Perl Script - For 3Rd Codon G Or C ?

6

Entering edit mode

14.4 years ago

Ads-Osu ▴ 60

So I am trying to write a perl script that gives me the number of Gs or Cs in the third codon position. I have started using a bioperl package but cannot get it to output the name of the sequences in the FASTA.

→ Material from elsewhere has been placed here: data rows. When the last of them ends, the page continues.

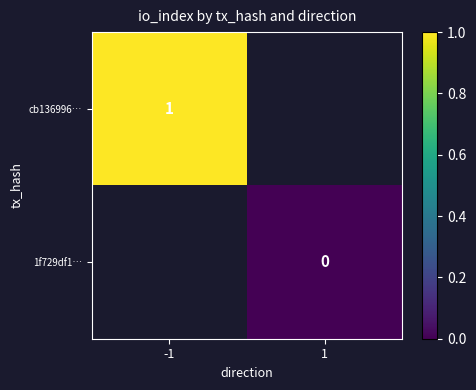

At how many categories does at least one series exceed 0?

1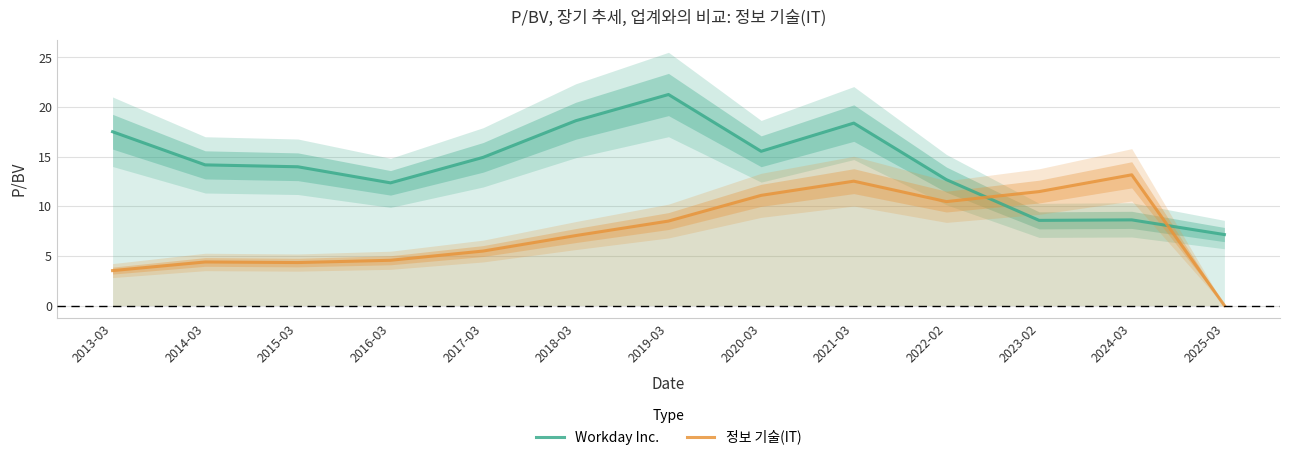

How many lines are shown in the chart?

2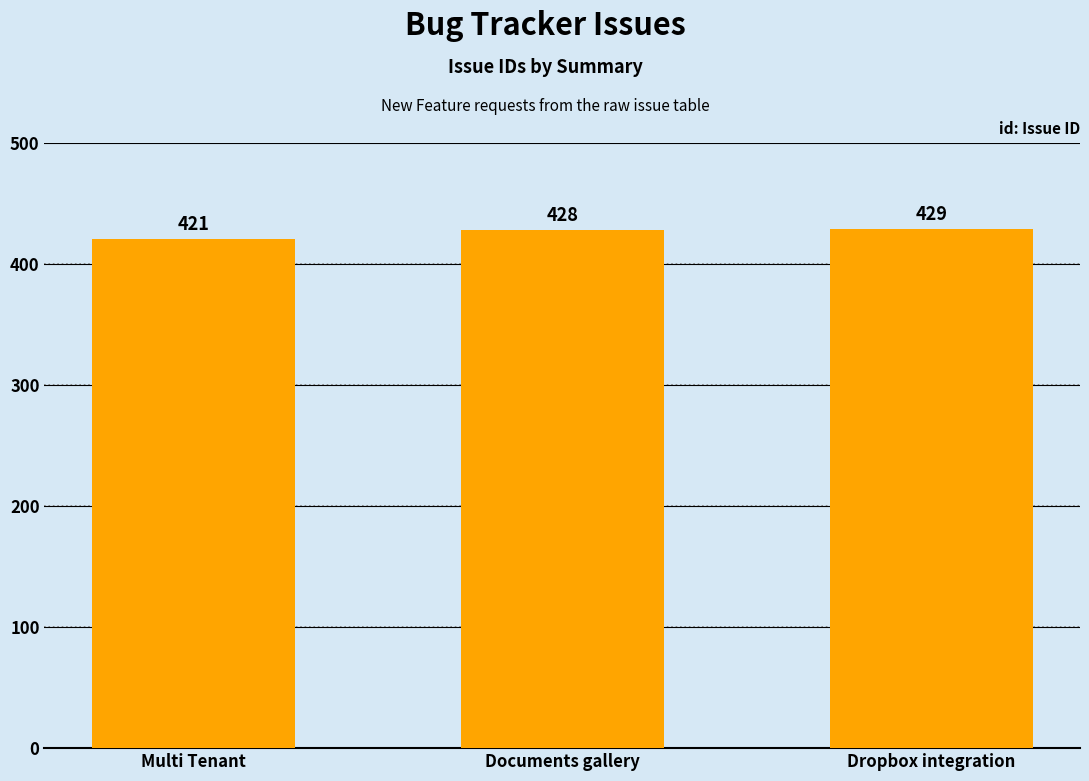

Read the value at Multi Tenant.

421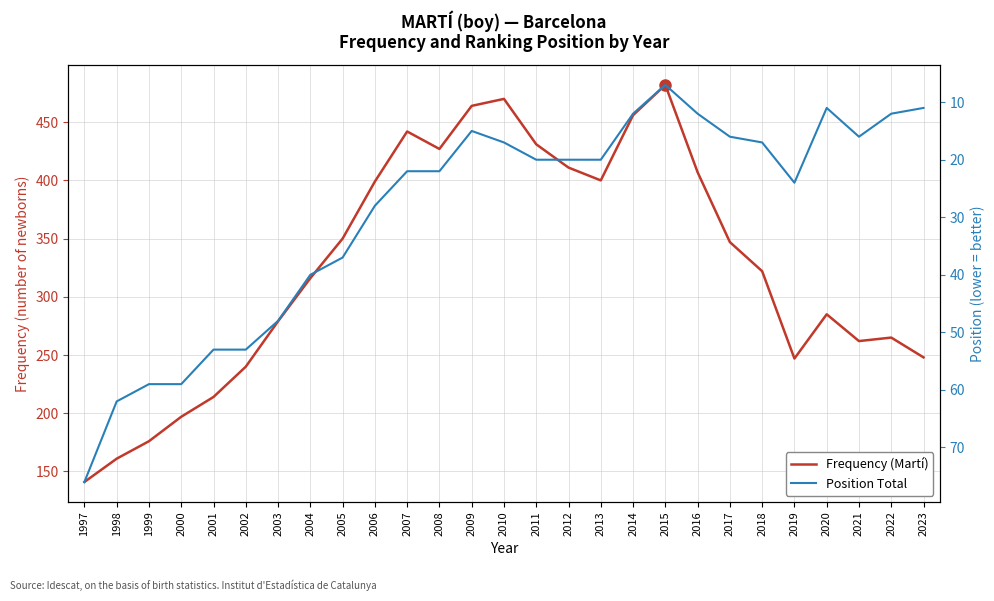

How many data points in Position Total are less than 20?

11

Also, I have been unsuccessful in extracting the third position thus far. I have got to the point of separating out three base pairs at a time. Here is my code:

#!/usr/bin/perl 
use Bio::SeqIO;
$seqio_obj = Bio::SeqIO->new( -file => "./all_ORFS.fasta" , '-format' => 'Fasta');

 while ($seq_obj = $seqio_obj->next_seq){
    #print the sequence
    $seq1 = $seq_obj->seq,"\n";
    $gc = 0;
    foreach ($seq1){
        @chunk = unpack("A3" x (length($seq1)/3), $seq1);
        while ($chunk){
            if(/\w{2}(\w)/){
                if($1 = "g"){
                    $gc + 1;
                }
            print $gc;
            }
        }
        #print join("\n",@chunk)."\n";    
    }
}

perl codon bioperl sequence translation • 4.8k views

ADD COMMENT • link updated 6.2 years ago by Ram 44k • written 14.4 years ago by Ads-Osu ▴ 60

0

Entering edit mode

Well, for starters... $1 = "g" is not the same as $1 == 'g'. I'm pretty sure that $gc + 1 is not the right syntax either. And if $chunk { isn't going to work either, because I'm pretty sure you haven't initialized $chunk. If you started your script with use strict that would be caught.

ADD REPLY • link updated 5.2 years ago by Ram 44k • written 6.2 years ago by swbarnes2 14k

Ram · Answer 1 · 2010-07-14

Good to see that you are using Bioperl for this task. Rule 1: don't reinvent the wheel. Here is one solution. It assumes that your input sequence length is a multiple of 3 and contains only codons, beginning with the start codon.

#!/usr/bin/perl -w

use strict;
use Bio::SeqIO;

my $fasta = Bio::SeqIO->new(-file => "orf1.fa", -format => "fasta");

while(my $seq = $fasta->next_seq) {
  # should really check here that $seq is as expected
  my @output = $seq->id;
  my %codons;
  for(my $i = 3; $i <= $seq->length; $i+=3) {
    my $codon3 = $seq->subseq($i, $i);
       $codons{$codon3} += 1;
  }
  foreach my $base(sort keys %codons) {
    push(@output, $codons{$base});
  }
  print join("\t", @output), "\n";
}

First, we read in a fasta file (orf1.fa) and loop through each sequence, using the Bio::SeqIO next_seq() method. We get the ID of the sequence (that's the part directly following the ">" in the fasta file) using $seq->id and store it as the first element of array @output.

Next, we loop over the sequence 3 bases at a time, starting with the 3rd base. We use the subseq() method, specifying start = end, to extract only base 3 for each codon. We store each base as a key in the hash %codons and increment the value for that key each time we see that base.

Finally we loop through the keys of %codons, sorting in the order A, C, G, T and push the count for each base onto @output. Then we can print out the sequence ID and the four counts by joining the array elements with a tab. Testing with the coding region of this sequence saved as file orf1.fa gives this output:

nirS    33    298    222    44

Ram · Answer 2 · 2010-07-14

this line:

if($1 = "g"){

should probably be:

if($1 eq "g"){

but you can simplify by doing:

if (/\w\wg/){
    $gc += 1;
 }

Also, I dont have a feel for speed in perl, but it might be faster to just increment a number by 3 and test if substr($seq, $number, 1) eq 'g'

Also note that where your comment says something about printing, you're not actually call print.